Hi,
David Groep posted this from our sysadmin account -- and it bounced.
Unfortunately the problem did not magically disappear upon bounce, so
here it is again.
J "super glue and hose clamps" T
Subject:
NIKHEF RB hardware problems: jobs lost
From:
"NIKHEF NDPF Grid System Admin Group (David Groep)"
<[log in to unmask]>
Date:
Thu, 28 Jul 2005 18:31:35 +0200
To:
[log in to unmask]
CC:
NDPF sysadmin <[log in to unmask]>, Willem van Leeuwen
<[log in to unmask]>, [log in to unmask], LHC Computer Grid - Rollout
<[log in to unmask]>
Hi Antonio, and others,
We should not have looked at that RB -- I have the "bad eye" or
something like that ...
Currently the disk is dying before my eyes and giving various
hardware errors. I'll have to physically replace the disk and
insert a new one now. The RB should be back in 30 minutes or so,
but all your jobs will have disappeared.
To all others using the NIKHEF RB bosheks.nikhef.nl: your jobs
are lost and you will have to resubmit (also the
output of any running jobs will be lost).

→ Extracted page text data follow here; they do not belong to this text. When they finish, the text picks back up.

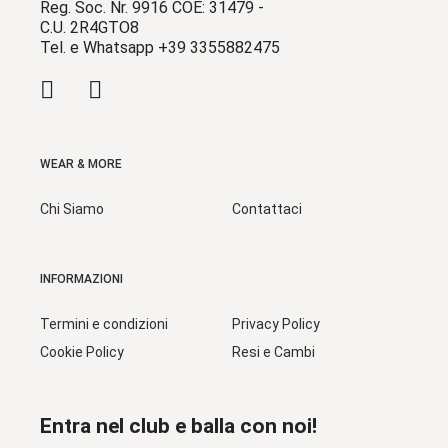
Reg. Soc. Nr. 9916 COE: 31479 -
C.U. 2R4GTO8
Tel. e Whatsapp +39 3355882475
WEAR & MORE
Chi Siamo
Contattaci
INFORMAZIONI
Termini e condizioni
Privacy Policy
Cookie Policy
Resi e Cambi
Entra nel club e balla con noi!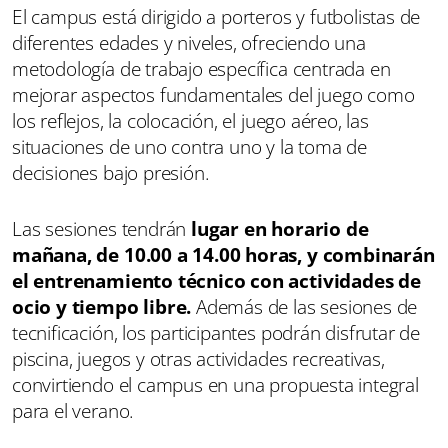
El campus está dirigido a porteros y futbolistas de
diferentes edades y niveles, ofreciendo una
metodología de trabajo específica centrada en
mejorar aspectos fundamentales del juego como
los reflejos, la colocación, el juego aéreo, las
situaciones de uno contra uno y la toma de
decisiones bajo presión.
Las sesiones tendrán
lugar en horario de
mañana, de 10.00 a 14.00 horas, y combinarán
el entrenamiento técnico con actividades de
ocio y tiempo libre.
Además de las sesiones de
tecnificación, los participantes podrán disfrutar de
piscina, juegos y otras actividades recreativas,
convirtiendo el campus en una propuesta integral
para el verano.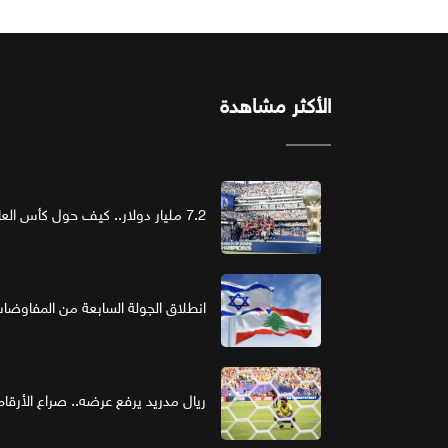
الأكثر مشاهدة
7.2 مليار دولار.. كيف حول كأس العالم الرعاية إلى استثمار ذهبي؟
انطلاق الجولة السابعة من المفاوضات ا
ريال مدريد يرفع عرضه.. صراع الأر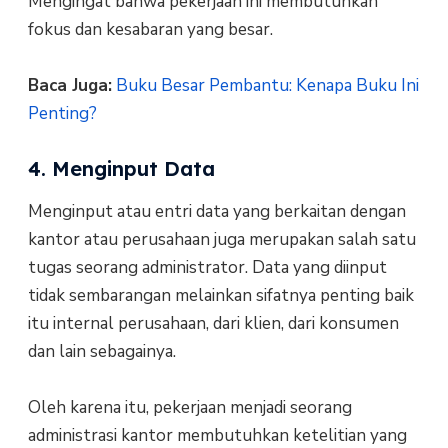
Mengingat bahwa pekerjaan ini membutuhkan
fokus dan kesabaran yang besar.
Baca Juga:
Buku Besar Pembantu: Kenapa Buku Ini
Penting?
4. Menginput Data
Menginput atau entri data yang berkaitan dengan
kantor atau perusahaan juga merupakan salah satu
tugas seorang administrator. Data yang diinput
tidak sembarangan melainkan sifatnya penting baik
itu internal perusahaan, dari klien, dari konsumen
dan lain sebagainya.
Oleh karena itu, pekerjaan menjadi seorang
administrasi kantor membutuhkan ketelitian yang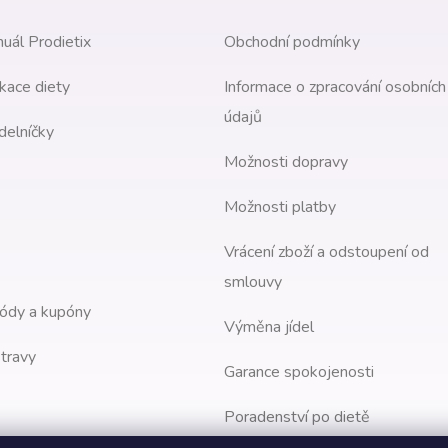
uál Prodietix
Obchodní podmínky
kace diety
Informace o zpracování osobních
údajů
delníčky
Možnosti dopravy
Možnosti platby
Vrácení zboží a odstoupení od
smlouvy
ódy a kupóny
Výměna jídel
travy
Garance spokojenosti
Poradenství po dietě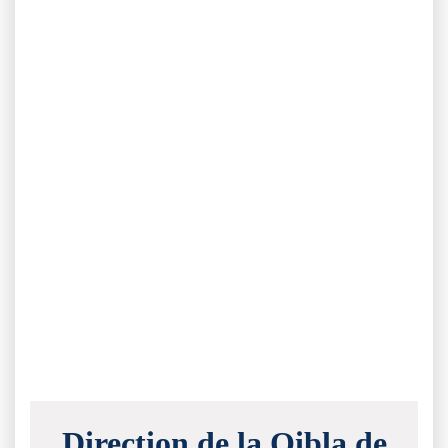
Direction de la Qibla de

I'm quite sorry for the inconvenience.
Cheers,
DavidG.
NIKHEF NDPF Grid System Admin Group (David Groep) wrote:
> Hi Antonio,
>
> We will monitor the RB carefully ... do you periodically retrieve
> the output from the output sandboxes, so that - if needed - we can
> expire old sandboxes after, say, a two-week period?
>
> Cheers,
> DavidG.
>
> [log in to unmask] wrote:
>
>>> Number: 1149
>>
>>
>> Dear administrator,
>>
>> I write you as you are the contact for the administration of a
Biomed RB.
>> You know that Biomed is in the middle of its data challenge these
days, and they might be using your RB. This means that the may be
submitting hundreds of jobs through your RB and this can make the size
of the sandbox dir increase in comparison with the values you are used
to (although their jobs only ouput 2/3 MBs of data through the sandbox,
there is a great number of jobs).
>>
>> Biomed has experienced several RBs having problems with disk space
in the mentioned directory. Please be specially careful with the
monitoring of disk space for this directory while the data challenge lasts.
>>
>> The list of Biomed RBs follows.
>>
>> Site : CEA-DAPNIA-SACLAY
>> URI : gram://node04.datagrid.cea.fr:7772
>>
>> Site : CGG-LCG2
>> URI : gram://rb1.egee.fr.cgg.com:7772
>>
>> Site : HG-01-GRNET
>> URI : gram://rb.isabella.grnet.gr:7772
>>
>> Site : IN2P3-LAPP
>> URI : gram://lappgrid07.in2p3.fr:7772
>>
>> Site : NIKHEF-ELPROD
>> URI : gram://bosheks.nikhef.nl:7772
>>
>> Site : RAL-LCG2
>> URI : gram://lcgrb01.gridpp.rl.ac.uk:7772 Site :
Taiwan-LCG2
>> URI : gram://lcg00124.grid.sinica.edu.tw:7772
>> Thank you very much.
>>
>> Antonio.
>>
>>
>>
>> -- _______________________________________
>> Antonio Delgado Peris
>> _______________________________________
>> IT Division - GD Group - EIS section
>> CERN. CH-1211 Genève 23 (Switzerland)
>> Office: 28-R-017
>> Tel.: +41 22 76 72227
>> Email: [log in to unmask]
>> _______________________________________
>>
>>> Fix:
>>
>>
>>
>>
>> Unknown
>
>
>
>
--
David Groep
** National Institute for Nuclear and High Energy Physics, PDP/Grid group **
** Room: H1.56 Phone: +31 20 5922179, PObox 41882, NL-1009DB Amsterdam
NL **
|